Wedding in Moharram

Re: Wedding in Moharram

Iconoclast, the point is the tragedy had not occured at that time. Although, yes, Prophet Muhammad(saw) was informed that his(saw) beloved grandson would be martyred in Kerbala. There are reports that he even cried upon hearing the news. But lets not get into that. The point I wish to make is that, although they knew what would happen, it would be "illogical" to mourn for something( as we do today) that has not yet happened and is still in the distant future.

I dont denie that.

Fine

Re: Wedding in Moharram

Is there anything "logical" about mourning? Its about emotions. I cannot comprehend that if Hazrat Ali and Hazrat Fatima ra knew that their beloved son will be martyred in that month they will have "chosen" to marry in Muharram and they had no compelling need to be married in that month.
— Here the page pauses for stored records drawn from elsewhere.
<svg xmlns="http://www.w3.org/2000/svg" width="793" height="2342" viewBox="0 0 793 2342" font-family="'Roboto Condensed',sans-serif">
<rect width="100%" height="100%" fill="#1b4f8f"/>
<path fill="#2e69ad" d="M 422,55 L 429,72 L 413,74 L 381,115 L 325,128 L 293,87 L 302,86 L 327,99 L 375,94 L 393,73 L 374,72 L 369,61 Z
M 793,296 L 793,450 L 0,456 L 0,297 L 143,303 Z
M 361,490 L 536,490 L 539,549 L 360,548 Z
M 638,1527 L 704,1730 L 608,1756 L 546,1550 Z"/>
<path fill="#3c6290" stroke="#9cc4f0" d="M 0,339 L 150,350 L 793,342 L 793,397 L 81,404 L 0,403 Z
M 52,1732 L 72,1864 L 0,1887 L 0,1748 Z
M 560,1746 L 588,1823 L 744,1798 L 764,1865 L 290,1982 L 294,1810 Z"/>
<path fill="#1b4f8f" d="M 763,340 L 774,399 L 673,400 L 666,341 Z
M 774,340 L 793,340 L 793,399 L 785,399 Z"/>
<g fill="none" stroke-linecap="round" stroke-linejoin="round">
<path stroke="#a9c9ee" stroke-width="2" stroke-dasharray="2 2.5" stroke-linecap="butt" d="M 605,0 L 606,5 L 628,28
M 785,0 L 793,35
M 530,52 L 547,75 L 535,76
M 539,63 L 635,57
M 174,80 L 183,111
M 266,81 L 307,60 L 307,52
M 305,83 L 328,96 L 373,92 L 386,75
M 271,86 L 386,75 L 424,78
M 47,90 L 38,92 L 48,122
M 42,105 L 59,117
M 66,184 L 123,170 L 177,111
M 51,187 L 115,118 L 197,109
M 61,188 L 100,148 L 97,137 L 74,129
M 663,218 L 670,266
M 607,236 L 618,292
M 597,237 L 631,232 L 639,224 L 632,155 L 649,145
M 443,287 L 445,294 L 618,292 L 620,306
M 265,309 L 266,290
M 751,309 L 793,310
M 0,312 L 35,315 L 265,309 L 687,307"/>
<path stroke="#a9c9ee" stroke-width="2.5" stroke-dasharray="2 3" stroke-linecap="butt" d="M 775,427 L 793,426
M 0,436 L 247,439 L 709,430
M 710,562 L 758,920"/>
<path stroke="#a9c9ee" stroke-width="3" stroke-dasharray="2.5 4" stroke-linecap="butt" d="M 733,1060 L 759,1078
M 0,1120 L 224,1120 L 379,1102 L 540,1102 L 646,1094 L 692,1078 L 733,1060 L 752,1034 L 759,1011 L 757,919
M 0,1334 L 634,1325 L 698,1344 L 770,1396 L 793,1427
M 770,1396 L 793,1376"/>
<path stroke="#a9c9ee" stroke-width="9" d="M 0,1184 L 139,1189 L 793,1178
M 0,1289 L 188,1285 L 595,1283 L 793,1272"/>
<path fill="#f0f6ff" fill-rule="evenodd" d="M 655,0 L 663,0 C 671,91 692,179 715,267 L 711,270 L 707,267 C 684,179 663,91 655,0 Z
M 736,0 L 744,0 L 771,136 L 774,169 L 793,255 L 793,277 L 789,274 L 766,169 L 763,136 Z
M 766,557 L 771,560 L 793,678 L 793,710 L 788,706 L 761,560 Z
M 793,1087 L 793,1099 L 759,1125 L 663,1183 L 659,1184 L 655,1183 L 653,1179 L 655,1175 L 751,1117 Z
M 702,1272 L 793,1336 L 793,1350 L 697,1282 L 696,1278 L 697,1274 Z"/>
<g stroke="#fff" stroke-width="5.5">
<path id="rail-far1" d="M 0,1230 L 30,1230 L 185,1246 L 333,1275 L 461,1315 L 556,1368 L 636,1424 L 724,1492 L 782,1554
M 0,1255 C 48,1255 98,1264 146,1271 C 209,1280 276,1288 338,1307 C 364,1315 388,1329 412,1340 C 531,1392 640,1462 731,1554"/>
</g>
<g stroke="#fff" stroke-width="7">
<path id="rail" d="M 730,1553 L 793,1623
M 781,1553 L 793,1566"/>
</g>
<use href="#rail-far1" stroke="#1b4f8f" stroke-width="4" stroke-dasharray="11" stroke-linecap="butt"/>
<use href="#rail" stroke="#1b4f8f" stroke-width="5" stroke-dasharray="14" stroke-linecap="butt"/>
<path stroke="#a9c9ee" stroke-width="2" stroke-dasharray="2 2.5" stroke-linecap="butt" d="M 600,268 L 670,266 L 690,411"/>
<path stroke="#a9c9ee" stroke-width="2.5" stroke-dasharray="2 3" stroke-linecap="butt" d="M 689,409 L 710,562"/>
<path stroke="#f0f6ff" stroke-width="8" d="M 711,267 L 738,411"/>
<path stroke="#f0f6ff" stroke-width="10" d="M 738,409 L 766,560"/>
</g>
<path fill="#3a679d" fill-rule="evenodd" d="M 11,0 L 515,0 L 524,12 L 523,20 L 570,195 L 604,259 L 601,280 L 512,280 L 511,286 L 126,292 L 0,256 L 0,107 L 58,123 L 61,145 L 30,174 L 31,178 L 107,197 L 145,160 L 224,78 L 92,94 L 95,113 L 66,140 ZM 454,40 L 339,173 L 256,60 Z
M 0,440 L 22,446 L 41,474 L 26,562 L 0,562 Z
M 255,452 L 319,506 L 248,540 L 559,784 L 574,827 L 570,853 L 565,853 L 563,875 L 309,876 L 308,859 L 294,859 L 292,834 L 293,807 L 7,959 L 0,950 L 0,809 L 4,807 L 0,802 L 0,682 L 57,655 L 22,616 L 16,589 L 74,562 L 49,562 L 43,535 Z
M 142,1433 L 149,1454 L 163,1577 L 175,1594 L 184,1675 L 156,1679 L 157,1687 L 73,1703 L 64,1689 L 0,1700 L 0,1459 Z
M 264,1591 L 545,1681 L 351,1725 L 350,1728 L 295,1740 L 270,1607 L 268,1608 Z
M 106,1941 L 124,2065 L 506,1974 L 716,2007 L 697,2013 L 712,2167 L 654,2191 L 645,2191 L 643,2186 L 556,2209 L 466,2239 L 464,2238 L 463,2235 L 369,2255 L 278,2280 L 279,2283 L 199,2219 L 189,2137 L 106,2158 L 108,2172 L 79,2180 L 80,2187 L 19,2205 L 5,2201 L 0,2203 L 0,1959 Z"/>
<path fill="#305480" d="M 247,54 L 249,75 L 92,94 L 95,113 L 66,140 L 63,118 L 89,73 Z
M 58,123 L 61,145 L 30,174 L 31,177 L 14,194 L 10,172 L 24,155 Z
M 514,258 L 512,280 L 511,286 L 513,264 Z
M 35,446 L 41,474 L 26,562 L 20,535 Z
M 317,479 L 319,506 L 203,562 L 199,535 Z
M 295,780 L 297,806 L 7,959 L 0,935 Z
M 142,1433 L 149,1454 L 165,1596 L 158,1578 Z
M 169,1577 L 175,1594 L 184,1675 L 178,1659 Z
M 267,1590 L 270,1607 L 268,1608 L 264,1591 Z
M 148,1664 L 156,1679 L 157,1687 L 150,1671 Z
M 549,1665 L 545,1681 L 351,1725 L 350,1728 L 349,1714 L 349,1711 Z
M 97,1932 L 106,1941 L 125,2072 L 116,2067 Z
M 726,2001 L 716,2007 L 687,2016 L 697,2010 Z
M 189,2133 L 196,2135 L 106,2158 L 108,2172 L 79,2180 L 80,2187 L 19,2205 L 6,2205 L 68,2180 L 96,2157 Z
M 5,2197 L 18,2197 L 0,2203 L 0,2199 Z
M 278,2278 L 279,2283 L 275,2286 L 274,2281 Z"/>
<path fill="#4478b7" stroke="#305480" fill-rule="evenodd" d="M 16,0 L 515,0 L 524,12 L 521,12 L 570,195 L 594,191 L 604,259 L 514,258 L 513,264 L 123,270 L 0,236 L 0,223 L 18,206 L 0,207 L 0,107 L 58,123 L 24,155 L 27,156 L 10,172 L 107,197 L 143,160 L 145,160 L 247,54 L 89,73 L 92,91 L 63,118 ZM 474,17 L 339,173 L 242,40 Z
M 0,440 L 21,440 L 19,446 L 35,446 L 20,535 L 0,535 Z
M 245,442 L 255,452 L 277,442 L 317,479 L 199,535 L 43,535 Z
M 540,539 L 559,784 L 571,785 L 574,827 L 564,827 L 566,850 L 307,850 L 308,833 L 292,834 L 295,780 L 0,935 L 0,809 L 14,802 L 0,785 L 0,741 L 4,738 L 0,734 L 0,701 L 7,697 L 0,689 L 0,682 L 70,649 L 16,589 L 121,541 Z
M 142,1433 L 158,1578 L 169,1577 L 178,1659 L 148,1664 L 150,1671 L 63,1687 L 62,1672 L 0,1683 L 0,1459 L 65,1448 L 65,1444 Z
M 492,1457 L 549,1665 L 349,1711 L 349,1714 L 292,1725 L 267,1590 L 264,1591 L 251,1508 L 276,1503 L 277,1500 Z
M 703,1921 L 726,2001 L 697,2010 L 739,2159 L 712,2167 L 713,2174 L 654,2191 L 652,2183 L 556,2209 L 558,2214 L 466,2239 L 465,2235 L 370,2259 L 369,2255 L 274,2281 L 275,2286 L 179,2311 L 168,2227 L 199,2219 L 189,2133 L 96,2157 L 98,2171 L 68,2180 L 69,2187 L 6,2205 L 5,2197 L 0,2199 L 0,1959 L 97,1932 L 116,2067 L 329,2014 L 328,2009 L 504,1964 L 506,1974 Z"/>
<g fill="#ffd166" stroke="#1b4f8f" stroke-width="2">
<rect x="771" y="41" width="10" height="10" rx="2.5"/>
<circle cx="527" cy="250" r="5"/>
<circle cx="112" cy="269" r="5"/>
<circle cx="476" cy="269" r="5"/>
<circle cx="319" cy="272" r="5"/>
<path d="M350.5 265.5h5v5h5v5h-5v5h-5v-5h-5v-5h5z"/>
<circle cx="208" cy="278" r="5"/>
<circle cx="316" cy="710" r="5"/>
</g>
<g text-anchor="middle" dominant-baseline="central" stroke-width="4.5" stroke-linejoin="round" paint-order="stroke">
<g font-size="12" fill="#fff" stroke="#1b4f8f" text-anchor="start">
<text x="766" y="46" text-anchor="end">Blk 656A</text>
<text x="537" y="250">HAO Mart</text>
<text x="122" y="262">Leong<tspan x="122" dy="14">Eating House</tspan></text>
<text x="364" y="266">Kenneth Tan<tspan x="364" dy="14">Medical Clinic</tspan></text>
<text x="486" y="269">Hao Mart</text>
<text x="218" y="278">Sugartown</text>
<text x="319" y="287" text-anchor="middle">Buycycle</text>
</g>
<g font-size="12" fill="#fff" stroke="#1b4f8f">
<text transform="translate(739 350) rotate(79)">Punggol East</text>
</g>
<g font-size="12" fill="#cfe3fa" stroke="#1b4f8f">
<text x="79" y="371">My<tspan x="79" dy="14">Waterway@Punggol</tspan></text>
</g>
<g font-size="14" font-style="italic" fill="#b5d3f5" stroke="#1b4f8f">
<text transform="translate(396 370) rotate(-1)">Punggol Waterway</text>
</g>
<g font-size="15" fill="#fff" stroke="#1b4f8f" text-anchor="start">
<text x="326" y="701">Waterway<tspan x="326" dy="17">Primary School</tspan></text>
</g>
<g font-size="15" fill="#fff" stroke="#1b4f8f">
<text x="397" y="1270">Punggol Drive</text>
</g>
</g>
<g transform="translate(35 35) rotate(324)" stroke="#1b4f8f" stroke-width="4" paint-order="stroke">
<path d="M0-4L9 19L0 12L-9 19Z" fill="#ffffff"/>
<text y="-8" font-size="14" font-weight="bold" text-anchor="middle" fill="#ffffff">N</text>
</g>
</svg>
I have read few reports too of Rasoolullaah saw when he was informed of Shahadat of Imam Hussain ra and his grief over it, however, i haven't read that he was informed of the time and place, atleast not any sunni traditions. I do know that shiite traditons say that even the soil of kerbala was brought to Rasoolullaah saw.

Re: Wedding in Moharram

Prophet Muhammad(saw) was informed of the tragedy after the marriage of haz Ali a.s. and bibi Fatima Zahra s.a. and after the birth of Imam Hussain a.s.

Re: Wedding in Moharram

its generally up to you, but is less than desirable and seen as bad taste amongst most muslims.

Re: Wedding in Moharram

^ in the subcontinent mostly. did not see much of this among turks or arabs..or even indonesians

Re: Wedding in Moharram

So? Maybe turks or arabs or indonesians find it "ok" to celebrate at the commemoration of Imam Hussein a.s. the beloved grandson of The Prophet(saw) they follow.

Most people in subcontinent avoid it because they see it incongruous to celebrate at the commemoration of a tragic event.
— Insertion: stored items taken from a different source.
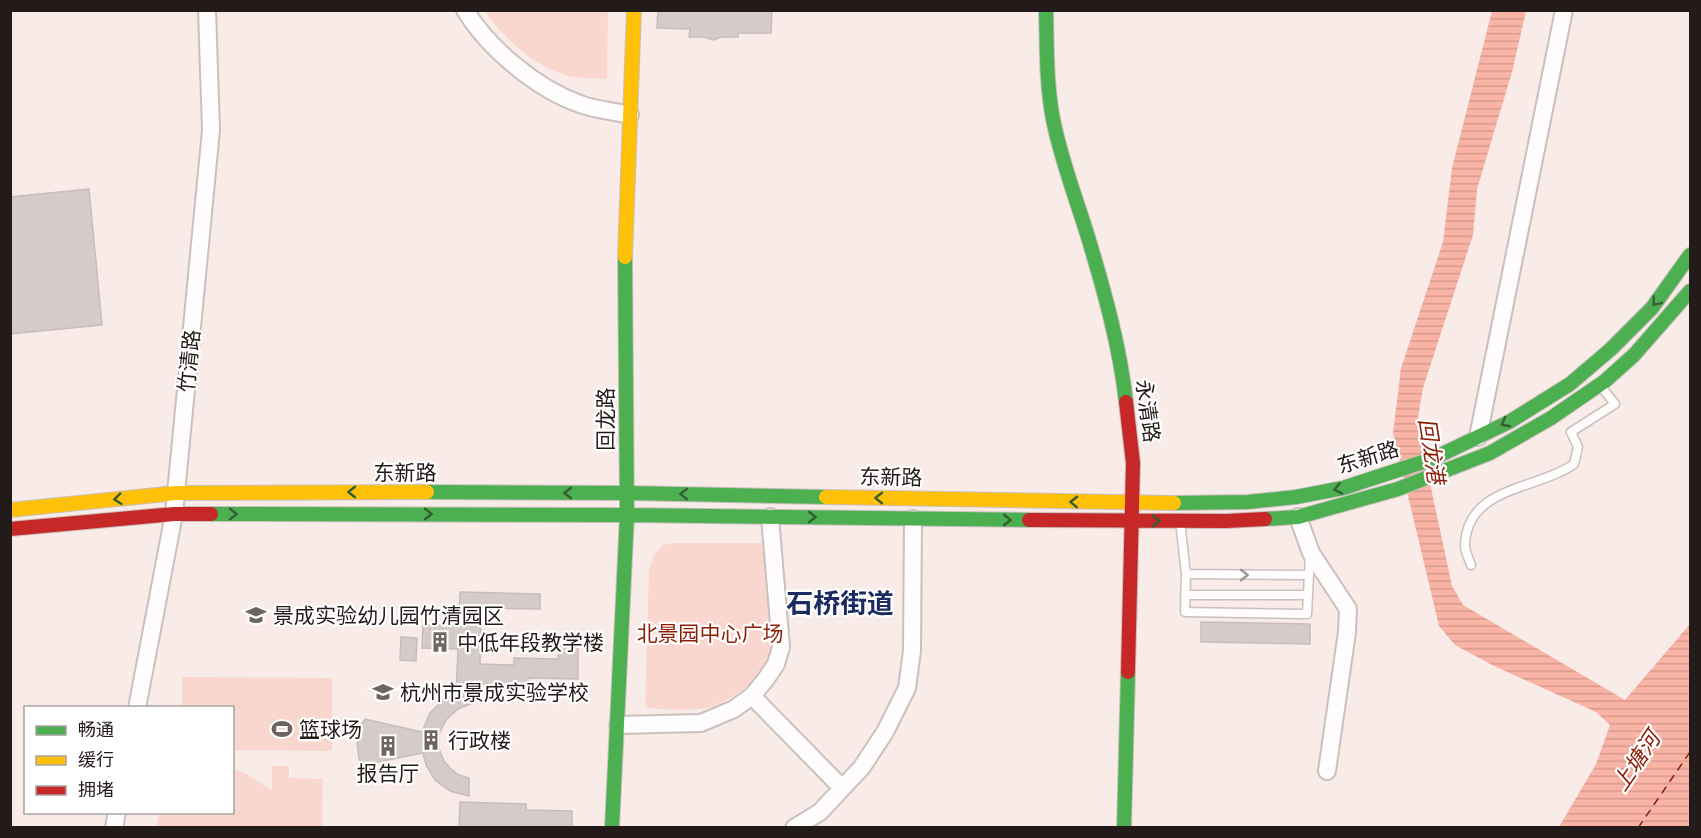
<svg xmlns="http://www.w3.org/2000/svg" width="1701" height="838" font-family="'PT Sans','Noto Sans SC',sans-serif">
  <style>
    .park { fill: #f9d7cf }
    .water { fill: url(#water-rules) }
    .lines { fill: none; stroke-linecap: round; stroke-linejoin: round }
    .ferry { stroke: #8c1e07; stroke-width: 1.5; stroke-dasharray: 8 6; stroke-linecap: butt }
    .building { fill: #d5ccc9; stroke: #c8bdbb; stroke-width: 1.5 }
    .lane-casing { stroke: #cac0bd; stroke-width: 11 }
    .street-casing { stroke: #cac0bd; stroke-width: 20 }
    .fast-casing { stroke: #cac0bd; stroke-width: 16 }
    .slow-casing { stroke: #cac0bd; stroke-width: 16 }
    .jam-casing { stroke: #cac0bd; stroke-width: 16 }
    .lane { stroke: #fefcfc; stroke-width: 8 }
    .street { stroke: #fefcfc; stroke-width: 16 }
    .fast { stroke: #4caf50; stroke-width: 14 }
    .slow { stroke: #ffc107; stroke-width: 14 }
    .jam { stroke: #c62828; stroke-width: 14 }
    .oneway { stroke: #355e32 }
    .oneway2 { stroke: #9b9796 }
    .labels { text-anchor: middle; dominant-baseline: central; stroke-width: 4.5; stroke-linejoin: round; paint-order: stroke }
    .street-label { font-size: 21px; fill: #231b19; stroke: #fff }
    .poi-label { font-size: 21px; fill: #231b19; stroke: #fff; text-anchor: start }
    .park-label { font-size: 21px; fill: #8c1e07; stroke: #fff }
    .water-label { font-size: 22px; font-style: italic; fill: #8c1e07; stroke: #fff }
    .district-label { font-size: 27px; font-weight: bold; fill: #1c2c63; stroke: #fff }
  </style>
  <defs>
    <pattern id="water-rules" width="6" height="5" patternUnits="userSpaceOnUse" patternTransform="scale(1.5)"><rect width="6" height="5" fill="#fab4a5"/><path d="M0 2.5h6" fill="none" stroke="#d69a8d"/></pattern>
  </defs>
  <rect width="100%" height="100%" fill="#f8ebe8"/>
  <path class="park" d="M485,11H608L607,79C597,78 585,79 574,77C540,71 503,39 485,11Z
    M676,543H762C766,574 777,622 774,652C771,674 729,702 710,707C694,711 661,710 645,707L649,570L654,555L663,545Z
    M182,677L332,678V751L233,750L232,708L182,707Z
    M272,766H289V778L323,779L322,827H156L159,813L232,812L233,770L245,773L272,790Z"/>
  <path class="water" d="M1492,11H1526L1512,72L1477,189L1473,235L1423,388L1417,423L1452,586L1463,605L1625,700L1690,624V824L1688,827H1559L1596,764L1610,725L1596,712L1494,666L1455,645L1439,626L1393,433L1401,368L1443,242L1452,168Z"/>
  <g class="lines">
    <path class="ferry" d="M1638,828L1690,752"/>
  </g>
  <path class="building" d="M658,10H772L771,33H738V37H722L713,40L704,37H689L690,29L657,28Z
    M89,189L102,325L10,334V197Z
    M460,592L540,594V609L481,608L480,664L514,665V658L558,659L559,646H578V679L528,678V685L476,684V702L458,709L446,720L439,734V749L444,761L451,769L459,775L469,778V796L450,791L435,780L426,765L423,753L363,765L359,759L357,741L360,726L365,719L422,732L430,713L443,700L456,693L458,649L422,648L423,625H459Z
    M1201,622L1310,624V644L1201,642Z
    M401,637L417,638L416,661L400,660Z
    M460,802L526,804V810L572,811V828H459Z"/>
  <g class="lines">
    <g class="lane-casing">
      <path id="lane" d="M1180,521L1186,574L1185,612L1307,614L1310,555
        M1471,565C1469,559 1464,550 1465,543C1469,486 1537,490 1574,464L1578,447L1571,432L1615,404L1600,385
        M1186,574L1309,575
        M1185,595H1308"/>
    </g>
    <g class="street-casing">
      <path id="street" d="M465,10C489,49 537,89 580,104C595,110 614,111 630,115
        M1478,437L1564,10
        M1298,517L1311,553L1348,609L1347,632L1327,771
        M752,696L842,788
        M137,708L174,514L211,130L207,10
        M618,725L701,723L734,709L752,696L766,679L776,664L781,647L770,517
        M114,828L117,812
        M794,828L820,812L862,767L885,732L907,688L912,651L913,519"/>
    </g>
    <g class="fast-casing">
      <path id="fast" d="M1046,10C1047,47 1046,83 1053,119C1061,160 1076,198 1088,237C1104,290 1120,347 1126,402
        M427,492L627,493L826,497
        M1174,503L1248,502L1296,497L1343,488L1432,459L1509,422L1570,384L1611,349L1652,308L1690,255
        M211,514L627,515L1029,520
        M1265,519L1298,517L1398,489L1490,453L1551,418L1605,381L1634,355L1690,291
        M612,828L627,515L625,257
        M1124,828L1128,672"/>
    </g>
    <g class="slow-casing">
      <path id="slow" d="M625,257L634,10
        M826,497L1174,503
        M10,510L176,493L427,492"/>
    </g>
    <g class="jam-casing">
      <path id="jam" d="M1126,402L1133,463L1128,672
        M1029,520L1226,521L1265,519
        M10,529L174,514H211"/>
    </g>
    <use href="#lane" class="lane"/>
    <use href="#street" class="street"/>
    <use href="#fast" class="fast"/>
    <use href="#slow" class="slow"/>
    <use href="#jam" class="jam"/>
  </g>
  <defs><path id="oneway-chevron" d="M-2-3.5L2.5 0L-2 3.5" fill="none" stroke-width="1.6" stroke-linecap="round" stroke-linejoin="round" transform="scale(1.5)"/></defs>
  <g class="oneway">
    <use href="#oneway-chevron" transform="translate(1656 302) rotate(128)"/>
    <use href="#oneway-chevron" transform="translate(1505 423) rotate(152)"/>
    <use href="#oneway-chevron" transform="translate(1338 489) rotate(167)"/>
    <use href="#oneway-chevron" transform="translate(352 492) rotate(-180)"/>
    <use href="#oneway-chevron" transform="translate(568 493) rotate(-180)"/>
    <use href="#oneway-chevron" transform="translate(684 494) rotate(-179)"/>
    <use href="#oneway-chevron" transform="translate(879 498) rotate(-179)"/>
    <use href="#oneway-chevron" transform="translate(118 499) rotate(174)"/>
    <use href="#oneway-chevron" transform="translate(1074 502) rotate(-179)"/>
    <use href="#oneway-chevron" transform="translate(233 514)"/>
    <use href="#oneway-chevron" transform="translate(428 514)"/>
    <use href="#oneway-chevron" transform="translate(812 517) rotate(1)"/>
    <use href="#oneway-chevron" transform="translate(1007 520) rotate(1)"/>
    <use href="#oneway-chevron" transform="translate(1156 521) rotate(-1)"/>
  </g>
  <use class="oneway2" href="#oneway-chevron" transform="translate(1244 575)"/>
  <defs>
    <g id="school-bare" transform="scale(1.62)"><path d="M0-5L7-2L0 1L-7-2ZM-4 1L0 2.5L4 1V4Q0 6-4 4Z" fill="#6e6461" stroke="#fff" stroke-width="2.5" paint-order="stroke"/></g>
    <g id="building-bare" transform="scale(1.62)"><path d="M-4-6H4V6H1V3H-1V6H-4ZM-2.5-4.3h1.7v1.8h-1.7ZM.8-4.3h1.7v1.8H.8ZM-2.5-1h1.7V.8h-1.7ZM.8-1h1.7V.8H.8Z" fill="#6e6461" stroke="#fff" stroke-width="2.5" paint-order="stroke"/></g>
    <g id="stadium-bare" transform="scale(1.62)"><path d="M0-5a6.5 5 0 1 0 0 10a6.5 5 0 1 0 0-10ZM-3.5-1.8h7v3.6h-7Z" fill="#6e6461" stroke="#fff" stroke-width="2.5" paint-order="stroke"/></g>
  </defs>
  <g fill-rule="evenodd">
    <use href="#school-bare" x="256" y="615"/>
    <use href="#building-bare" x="440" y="642"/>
    <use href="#school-bare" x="383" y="692"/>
    <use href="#stadium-bare" x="282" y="729"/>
    <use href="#building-bare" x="431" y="740"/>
    <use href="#building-bare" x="388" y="746"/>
  </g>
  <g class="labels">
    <g class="street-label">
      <text transform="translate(189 361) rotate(-84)">竹清路</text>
      <text transform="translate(1148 411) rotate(82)">永清路</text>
      <text transform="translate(605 419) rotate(-90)">回龙路</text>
      <text transform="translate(1368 457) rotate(-17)">东新路</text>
      <text x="405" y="472">东新路</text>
      <text transform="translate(891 477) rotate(1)">东新路</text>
    </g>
    <g class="poi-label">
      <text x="273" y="615">景成实验幼儿园竹清园区</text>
      <text x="457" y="642">中低年段教学楼</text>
      <text x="400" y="692">杭州市景成实验学校</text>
      <text x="299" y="729">篮球场</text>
      <text x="448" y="740">行政楼</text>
      <text x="388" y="773" text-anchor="middle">报告厅</text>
    </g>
    <g class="park-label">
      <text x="710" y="633">北景园中心广场</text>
    </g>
    <g class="water-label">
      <text transform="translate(1432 451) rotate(81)">回龙港</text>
      <text transform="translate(1636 761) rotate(-56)">上塘河</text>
    </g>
    <g class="district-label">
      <text x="840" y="603">石桥街道</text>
    </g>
  </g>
  <rect width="1701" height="838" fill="none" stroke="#231b19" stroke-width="24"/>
  <rect x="24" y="706" width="210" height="108" fill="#ffffff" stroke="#a7a4a3" stroke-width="1.5"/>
  <rect x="36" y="726" width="30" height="9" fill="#4caf50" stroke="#a7a4a3" stroke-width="1.5"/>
  <text x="78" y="736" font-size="18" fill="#231b19">畅通</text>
  <rect x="36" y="756" width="30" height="9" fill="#ffc107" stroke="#a7a4a3" stroke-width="1.5"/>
  <text x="78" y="766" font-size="18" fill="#231b19">缓行</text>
  <rect x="36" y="786" width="30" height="9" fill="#c62828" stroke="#a7a4a3" stroke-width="1.5"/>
  <text x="78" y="796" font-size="18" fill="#231b19">拥堵</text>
</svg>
As I said before some people dont forget their parents and their Prophet's(saw) family.

Re: Wedding in Moharram

With so much ignorance around, more people should get married in Muharram. This will help fight the false beliefs.

Re: Wedding in Moharram

yeah our musalmaniyat is so much stronger than all those peoples.

btw do we do anything special to commemorate the passing of the prophets sons? or of his own injuries at taif or at uhud?

is he not the most important person, heads and shoulders above anyone, no one even close to being equal to a speck of dust on his shoe? so why are those other tragedies conveniently forgotten?

and the entire MONTH is not a tragic event. I can see that one that day ppl CHOOSE not to have a wedding, but it has no basis in religion, is not haram, is not in bad taste and is a person’s personal choice.

Re: Wedding in Moharram

im not sure about arabs and turks, what they get up to so yeah its generally subcontinent and persian area.

but yeah the whole month is tragic, not just the tenth, so even though it is not haraam as shariah came before kerbala, it is definately in bad taste.

Re: Wedding in Moharram

why is the whole month tragic?
and why are other months of tragedies not important?

Re: Wedding in Moharram

because it started from the time Yazid ordered Imam to give bait, and went on to the time of the bazaars and prisonsers of shaam...

which other months?

Re: Wedding in Moharram

so now its is not the shahdat itself but the immediate surrounding events, before and after. someone can take it a step further and say that the events started earlier and then knock off a few months.

as far as other dates go..I mentioned certain other tragedies faced by the prophet himself or even his passing, why do we not remember those. what about those months?

Re: Wedding in Moharram

erm its not now, thats the way it always been. from the first to the chaleeswah.

Re: Wedding in Moharram

I can feel now that why most of the Shia brothers and sisters get married before Muharram or after 15 zilhajjaha. Rest of the time is for Majalis, not for SHADI.

Re: Wedding in Moharram

I don't think so. I myself got married in Muharram.

Re: Wedding in Moharram

yaar, saal mai 11 maheenay hayn, Moharram mai shadi kar ke Shia'on ko chherna zaroori hi? agar Emergency ho to kaheen bhi/kabhi bhi shadi kar saktay ho.

Re: Wedding in Moharram

I was working in Iran for nearly two years and I noticed that contrary to the traditions in the sub continent the Iranians only observed the 10th Muharram as the day of mourning. The rest of the days were normal and even marriages took place during that time. I was there from 1977 to 1979 during the Khomeini revolution.

Re: Wedding in Moharram

exactly.

Re: Wedding in Moharram

by now i meant the new explanation.

Re: Wedding in Moharram

I have no intention of getting married again so it dunn apply to me anymore. I am all for making sure that I maage realistic expectations and respect reasonable sensitivities of others. I just dont like it being put forth as some religious edict. Its only personal preference, that is it.